◆ **TEXT EXCERPT**:
-=-=-
Euler's Gamma function $Gamma(z)$ is defined for complex $z$ such that
$Re(z)>0$ by the integral
$$Gamma(z):=Integrate(z, 0, Infinity) Exp(-t)*t^(z-1)$$.
The Gamma function satisfies several identities that can be proved by
rearranging this integral; for example, $Gamma(z+1)=z*Gamma(z)$. This identity
defines $Gamma(z)$ for all complex $z$. The Gamma function is regular
everywhere except nonpositive integers (0, -1, -2, ...) where it diverges.

For real integers $n>0$, the Gamma function is the same as the factorial, 
$$ Gamma(n+1) := n! $$,
so the factorial notation can be used for the Gamma function too. Some formulae
become a little simpler when written in factorials.

The Gamma function is implemented as {Gamma(x)}. At integer values {n} of the
argument, {Gamma(n)} is computed exactly. For half-integer values it is
also computed exactly, using the following identities (here $n$ is a
nonnegative integer):
$$ (+(2*n+1)/2)! = Sqrt(Pi)*(2*n+1)! / (2^(2*n+1)*n!) $$,
$$ (-(2*n+1)/2)! = (-1)^n*Sqrt(Pi) * (2^(2*n)*n!) / (2*n)! $$.
-=-=-
[Dataset entries]
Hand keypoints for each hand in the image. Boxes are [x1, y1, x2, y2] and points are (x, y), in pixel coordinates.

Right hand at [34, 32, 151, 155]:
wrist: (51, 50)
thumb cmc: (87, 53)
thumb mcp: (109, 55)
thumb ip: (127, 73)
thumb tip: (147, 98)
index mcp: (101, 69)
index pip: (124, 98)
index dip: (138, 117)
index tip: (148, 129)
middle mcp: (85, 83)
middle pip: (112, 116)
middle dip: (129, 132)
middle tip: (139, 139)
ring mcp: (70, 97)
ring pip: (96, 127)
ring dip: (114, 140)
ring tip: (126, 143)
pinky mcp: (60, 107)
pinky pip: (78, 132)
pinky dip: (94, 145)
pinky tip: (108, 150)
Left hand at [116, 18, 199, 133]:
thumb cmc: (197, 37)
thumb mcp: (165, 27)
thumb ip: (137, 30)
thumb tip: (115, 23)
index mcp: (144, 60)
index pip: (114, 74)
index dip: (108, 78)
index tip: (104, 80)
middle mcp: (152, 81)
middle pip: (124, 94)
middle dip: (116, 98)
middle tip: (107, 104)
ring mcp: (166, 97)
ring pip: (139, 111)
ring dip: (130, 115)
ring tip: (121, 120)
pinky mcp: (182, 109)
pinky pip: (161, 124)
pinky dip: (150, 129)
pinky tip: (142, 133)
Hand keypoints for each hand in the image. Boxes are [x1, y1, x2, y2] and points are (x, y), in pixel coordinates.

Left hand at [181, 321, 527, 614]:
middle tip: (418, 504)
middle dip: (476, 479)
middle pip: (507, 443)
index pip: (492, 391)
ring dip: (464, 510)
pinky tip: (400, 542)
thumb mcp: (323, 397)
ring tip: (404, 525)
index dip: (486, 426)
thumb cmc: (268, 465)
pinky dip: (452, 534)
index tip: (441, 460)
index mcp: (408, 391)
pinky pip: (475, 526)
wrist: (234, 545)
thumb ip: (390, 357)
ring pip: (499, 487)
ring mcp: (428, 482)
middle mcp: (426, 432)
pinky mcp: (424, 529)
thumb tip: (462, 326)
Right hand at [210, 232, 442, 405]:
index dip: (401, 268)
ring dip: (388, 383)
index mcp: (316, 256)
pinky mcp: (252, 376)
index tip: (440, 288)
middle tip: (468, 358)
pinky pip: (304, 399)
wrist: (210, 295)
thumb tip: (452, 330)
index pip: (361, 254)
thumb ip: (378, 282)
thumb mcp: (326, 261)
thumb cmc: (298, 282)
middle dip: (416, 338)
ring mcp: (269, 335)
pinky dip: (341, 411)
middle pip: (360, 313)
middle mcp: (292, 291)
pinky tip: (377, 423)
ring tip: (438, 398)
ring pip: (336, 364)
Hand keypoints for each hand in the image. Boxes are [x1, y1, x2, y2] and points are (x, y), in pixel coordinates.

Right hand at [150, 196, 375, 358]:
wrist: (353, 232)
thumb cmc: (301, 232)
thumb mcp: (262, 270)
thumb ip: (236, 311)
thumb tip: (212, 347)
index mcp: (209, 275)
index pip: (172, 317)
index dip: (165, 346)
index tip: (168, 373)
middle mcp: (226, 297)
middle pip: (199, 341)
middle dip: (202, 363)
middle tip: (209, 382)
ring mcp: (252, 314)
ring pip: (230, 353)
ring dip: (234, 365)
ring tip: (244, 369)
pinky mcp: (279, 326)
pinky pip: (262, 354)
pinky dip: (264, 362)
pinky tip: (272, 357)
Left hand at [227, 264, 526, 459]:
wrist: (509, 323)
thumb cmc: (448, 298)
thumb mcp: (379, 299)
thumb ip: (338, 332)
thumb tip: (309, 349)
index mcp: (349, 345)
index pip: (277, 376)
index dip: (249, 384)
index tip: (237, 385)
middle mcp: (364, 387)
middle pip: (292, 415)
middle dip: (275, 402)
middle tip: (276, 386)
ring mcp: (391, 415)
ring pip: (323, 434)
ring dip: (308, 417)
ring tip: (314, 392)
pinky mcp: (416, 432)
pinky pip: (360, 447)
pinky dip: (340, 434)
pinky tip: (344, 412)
-=-=-
◆ **TASK SET**:
1. In the Gamma function text, at which values does the Gamma function diverge?
2. From the Gamma function text, extract the passage that begins at the words "The Gamma function is implemented" and stops after "(2^(2*n)*n!) / (2*n)! $$.".
3. Translate this sentence from the Gamma function text into Spanish: "Some formulae become a little simpler when written in factorials."

◆ **SOLUTIONS TO THE TASKS**:
1. At the nonpositive integers (0, -1, -2, ...).

2.
The Gamma function is implemented as {Gamma(x)}. At integer values {n} of the
argument, {Gamma(n)} is computed exactly. For half-integer values it is
also computed exactly, using the following identities (here $n$ is a
nonnegative integer):
$$ (+(2*n+1)/2)! = Sqrt(Pi)*(2*n+1)! / (2^(2*n+1)*n!) $$,
$$ (-(2*n+1)/2)! = (-1)^n*Sqrt(Pi) * (2^(2*n)*n!) / (2*n)! $$.

3. Algunas fórmulas se vuelven un poco más simples cuando se escriben en factoriales.